Second, while the “opt-out” clause appears to offer authors an easy way to defend their copyright, in fact it disguises an assault on authors’ rights. Google, like any other publisher or entity, should be required to obtain permission from the owner to purchase or use copyrighted material, item by item.

The free and open dissemination of information and of literature, as it exists in our Public Libraries, can and should exist in the electronic media. All authors hope for that. But we cannot have free and open dissemination of information and literature unless the use of written material continues to be controlled by those who write it or own legitimate right in it. We urge our government and our courts to allow no corporation to circumvent copyright law or dictate the terms of that control.

Google has some stones as well, dictating the terms of their own settlement to authors of works they’ve digitized without consent.  Perhaps Google is trying to claim some sort of perverted sense of fair use by chumming with libraries to assist in their digitization without bothering to negotiate with authors and forking out the dough to buy the item they want to scan from Amazon or AbeBooks.

resisting google: not so futile

Not too long ago I mused upon the idea of how some search engine companies are trying to provide more  human interaction when one has an online reference question, by either doing the searching or providing suggestions on how to perform the search.  This quasi virtual reference seems to be catching on, and librarians are suddenly becoming more recognized for the credibility they provide in their reference work.

**Given data:**
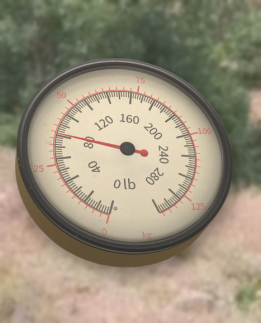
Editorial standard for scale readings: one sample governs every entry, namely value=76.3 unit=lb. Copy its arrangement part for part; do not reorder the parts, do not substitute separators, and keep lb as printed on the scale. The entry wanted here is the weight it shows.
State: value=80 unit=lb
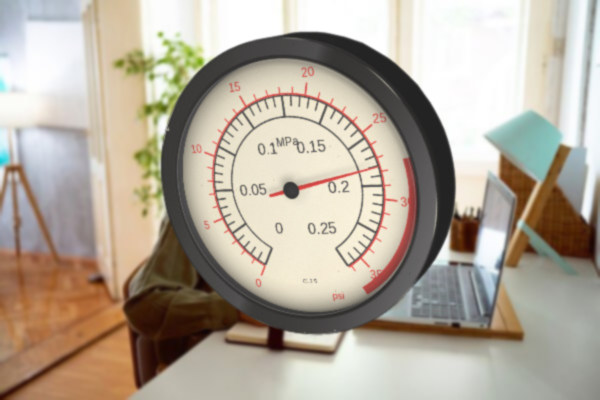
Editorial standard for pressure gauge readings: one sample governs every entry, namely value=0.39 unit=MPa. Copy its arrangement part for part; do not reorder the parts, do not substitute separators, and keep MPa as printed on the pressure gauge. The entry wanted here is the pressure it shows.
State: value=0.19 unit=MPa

**Brief 1:**
According to the passage, what should Google be required to obtain from the owner before it purchases or uses copyrighted material?
**Brief 2:**
Do these statements agree with the passage? Answer yes or no for each, and quote the deciding words.
(a) The "opt-out" clause hides an assault on authors' rights.
(b) Free and open dissemination of literature should not exist in electronic media.
(c) Librarians are becoming less recognized for their reference work.
**Brief 3:**
Repeat the passage from "Not too long" up to and including "their reference work.".
The data above plays no role here.

**Your response 1:**
Permission, item by item.

**Your response 2:**
(a) Yes: "in fact it disguises an assault on authors’ rights"
(b) No: "can and should exist in the electronic media"
(c) No: "librarians are suddenly becoming more recognized for the credibility they provide in their reference work"

**Your response 3:**
Not too long ago I mused upon the idea of how some search engine companies are trying to provide more  human interaction when one has an online reference question, by either doing the searching or providing suggestions on how to perform the search.  This quasi virtual reference seems to be catching on, and librarians are suddenly becoming more recognized for the credibility they provide in their reference work.